Significance of Warm-Water Refuges:

Given an ongoing mortality event impacting manatees since 2020, primarily along the East Coast, the availability of warm-water refuges is vital. Deteriorating water quality and the loss of seagrass beds have been contributing to the nutritional stress and subsequent deaths of these creatures. The constant 72-degree waters of Blue Spring offer a sanctuary from these harsh conditions.

Historical Perspective:

  • Blue Spring’s manatee population in the 1970s was around 36.
  • Dramatic growth witnessed with more recent records showing a notable increase in numbers.
  • The Florida manatee, a subspecies of the West Indian manatee, is cataloged as vulnerable, approaching endangered status.

These marine mammals face multiple threats, including habitat loss, extreme weather, and algal blooms adversely affecting their primary food sources.

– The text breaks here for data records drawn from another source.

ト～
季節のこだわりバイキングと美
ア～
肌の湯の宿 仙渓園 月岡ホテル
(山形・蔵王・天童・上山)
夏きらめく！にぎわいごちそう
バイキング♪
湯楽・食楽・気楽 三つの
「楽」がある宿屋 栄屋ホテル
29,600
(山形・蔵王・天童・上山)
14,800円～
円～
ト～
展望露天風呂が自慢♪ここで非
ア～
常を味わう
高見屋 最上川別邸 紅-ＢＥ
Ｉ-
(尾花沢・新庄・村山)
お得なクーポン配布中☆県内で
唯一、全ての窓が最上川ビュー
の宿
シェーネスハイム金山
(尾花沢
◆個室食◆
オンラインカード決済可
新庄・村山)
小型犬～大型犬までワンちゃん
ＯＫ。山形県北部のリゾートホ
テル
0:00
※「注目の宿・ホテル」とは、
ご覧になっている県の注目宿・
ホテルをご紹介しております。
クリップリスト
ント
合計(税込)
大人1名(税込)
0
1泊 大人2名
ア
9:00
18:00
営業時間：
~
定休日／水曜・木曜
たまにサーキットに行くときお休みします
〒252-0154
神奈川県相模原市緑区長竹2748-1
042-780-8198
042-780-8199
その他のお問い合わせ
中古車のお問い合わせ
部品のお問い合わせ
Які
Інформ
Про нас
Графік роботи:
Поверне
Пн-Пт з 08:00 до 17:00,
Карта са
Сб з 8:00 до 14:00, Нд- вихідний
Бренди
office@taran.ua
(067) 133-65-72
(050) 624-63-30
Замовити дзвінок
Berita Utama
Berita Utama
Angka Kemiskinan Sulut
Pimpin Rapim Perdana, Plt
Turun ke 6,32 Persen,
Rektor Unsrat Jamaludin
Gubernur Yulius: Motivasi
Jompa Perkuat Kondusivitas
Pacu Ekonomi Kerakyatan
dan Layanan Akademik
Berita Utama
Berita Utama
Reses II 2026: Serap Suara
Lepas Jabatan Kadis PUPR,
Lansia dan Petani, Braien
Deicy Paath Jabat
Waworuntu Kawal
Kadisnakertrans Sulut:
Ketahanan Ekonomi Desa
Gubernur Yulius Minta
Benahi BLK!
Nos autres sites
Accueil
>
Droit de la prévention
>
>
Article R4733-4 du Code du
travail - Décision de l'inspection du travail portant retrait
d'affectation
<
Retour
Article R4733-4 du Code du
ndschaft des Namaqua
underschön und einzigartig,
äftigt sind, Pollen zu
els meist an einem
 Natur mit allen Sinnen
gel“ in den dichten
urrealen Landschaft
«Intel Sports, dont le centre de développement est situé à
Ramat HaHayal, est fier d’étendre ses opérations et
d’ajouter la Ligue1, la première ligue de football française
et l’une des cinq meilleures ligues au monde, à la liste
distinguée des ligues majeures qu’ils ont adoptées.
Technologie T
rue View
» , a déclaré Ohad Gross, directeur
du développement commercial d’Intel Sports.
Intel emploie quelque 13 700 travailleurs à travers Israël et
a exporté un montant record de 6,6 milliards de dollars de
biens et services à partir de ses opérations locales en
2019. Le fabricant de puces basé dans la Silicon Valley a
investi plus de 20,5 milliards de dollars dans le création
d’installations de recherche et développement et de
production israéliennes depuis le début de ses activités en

Taking into consideration the average mass of these animals, the collective weight at Blue Spring on this record-breaking day was over 400 tons, underlining the immense scale of this gathering.

Observation Efforts:

  • Conducted by park staff, careful counts ensure accuracy of manatee numbers.
  • Sightings offer both an awe-inspiring spectacle and valuable data for conservation.

The substantial assemblage has since reduced, with counts returning to more typical levels. Nevertheless, the event underlines the park’s importance as a haven for manatees. Park manager Dustin Allen conveyed the perennial wonderment of witnessing these gentle giants, regardless of their numbers, as they seek respite in the park’s regulated warmth.